Mitchel likely first met Thomas Francis Meagher at a Dublin meeting of the ’82 Club, a social club named for the Volunteers who successfully demanded a semi independent but Protestant Irish parliament in 1782. Club members wore a military-style tailored green and gold uniform and talked of independence in a cosy club setting without the rancour of Repeal meetings. Here Mitchel heard Meagher make a speech about Davis. As he warmed to his subject, Meagher’s Stonyhurst College accent subsided “under the genuine roll of the melodious Munster tongue”.

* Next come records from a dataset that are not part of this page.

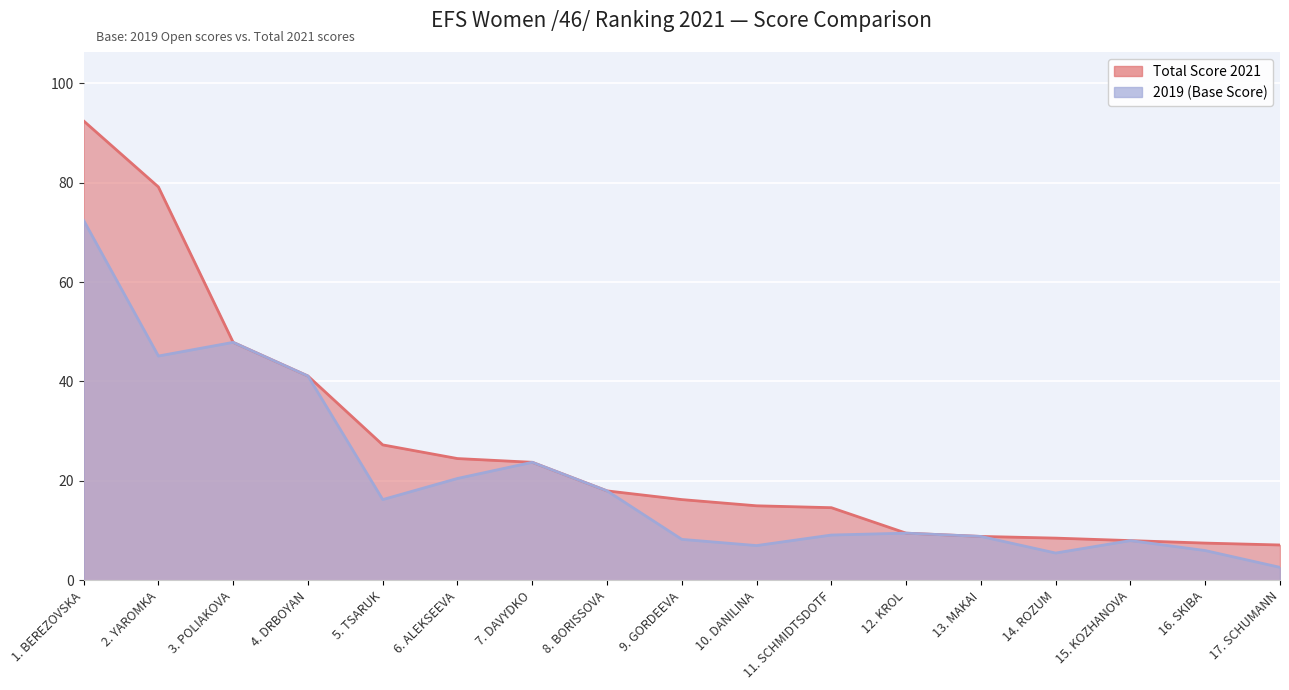

At how many categories does at least one series exceed 86?

1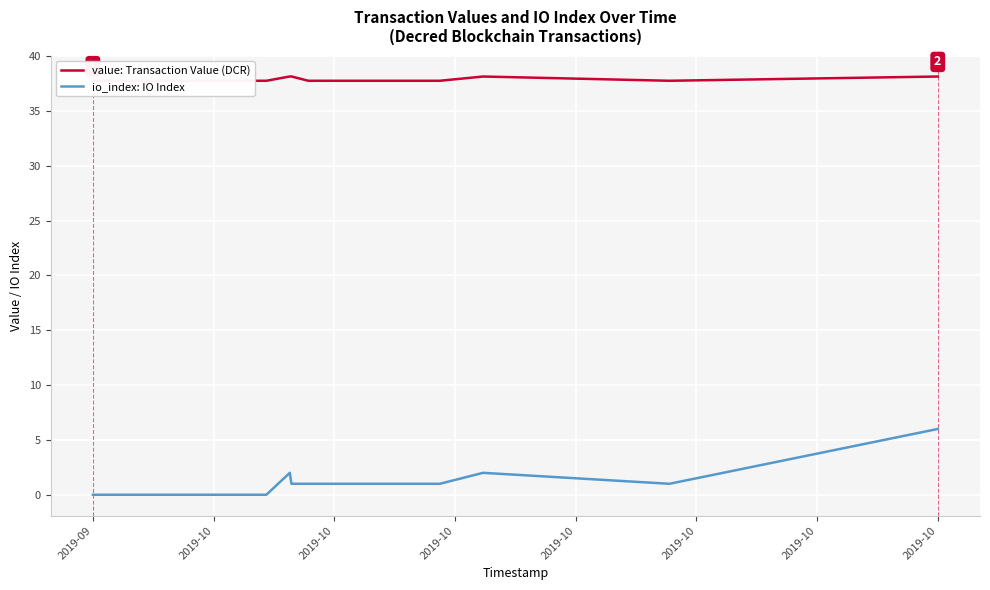

True or false: value: Transaction Value (DCR) and io_index: IO Index cross at least once.

False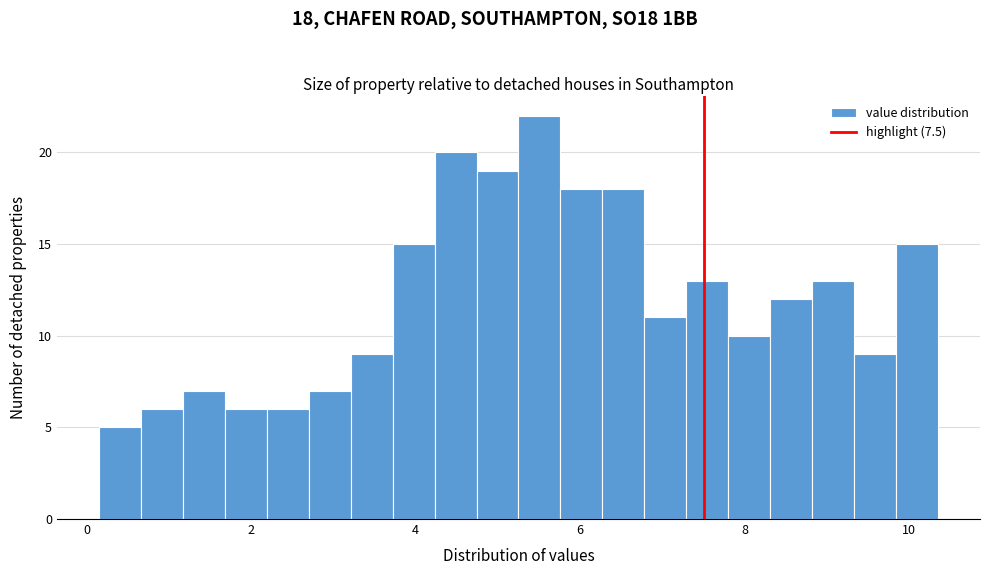

Around what value on the x-axis is the tallest bar? Give the approximate position of its centre, as read against the axis.

5.6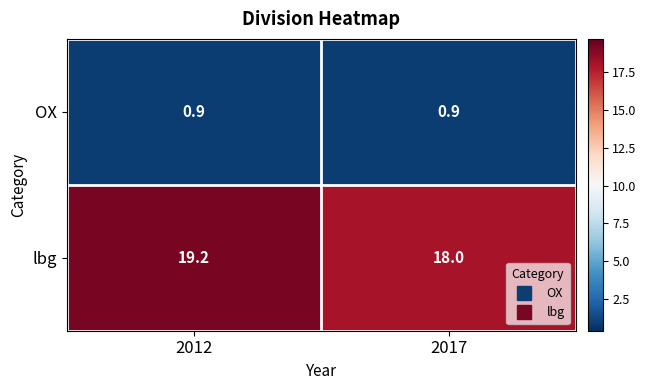

What is the difference between the highest and lowest values at 2012?

18.3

The married northern Irish Protestant minister’s son and the single southern Irish Catholic merchant’s son were an odd match, Mitchel as intense as Meagher was playful. Yet they became firm friends that day. The following morning Meagher and Mitchel met again at the Nation’s new editorial office on D’Olier St. They walked towards Donnybrook in non-stop conversation. “What eloquence of talk was his!” Mitchel enthused. Meagher did not speak about politics but about his women problems and his college days. They walked back to Mitchel’s house where Meagher met Jenny and stayed for dinner. “Before he left he was a favourite with all our household and so remained until the last,” Mitchel wrote. As the year ended, they would be on the same political wavelength, united in opposition to another likely political alliance between O’Connell and the Whigs. Meagher became the mouthpiece for Young Ireland in Conciliation Hall just as Mitchel became its wordsmith in the Nation. While never as close as Mitchel and Martin’s, it was a friendship that would inspire a national flag as well as survive rebellion, transportation, escape to America and even a war that put them on opposite sides. But as 1845 ended a new challenge emerged with disturbing news of the failure of Ireland’s main food crop – the potato.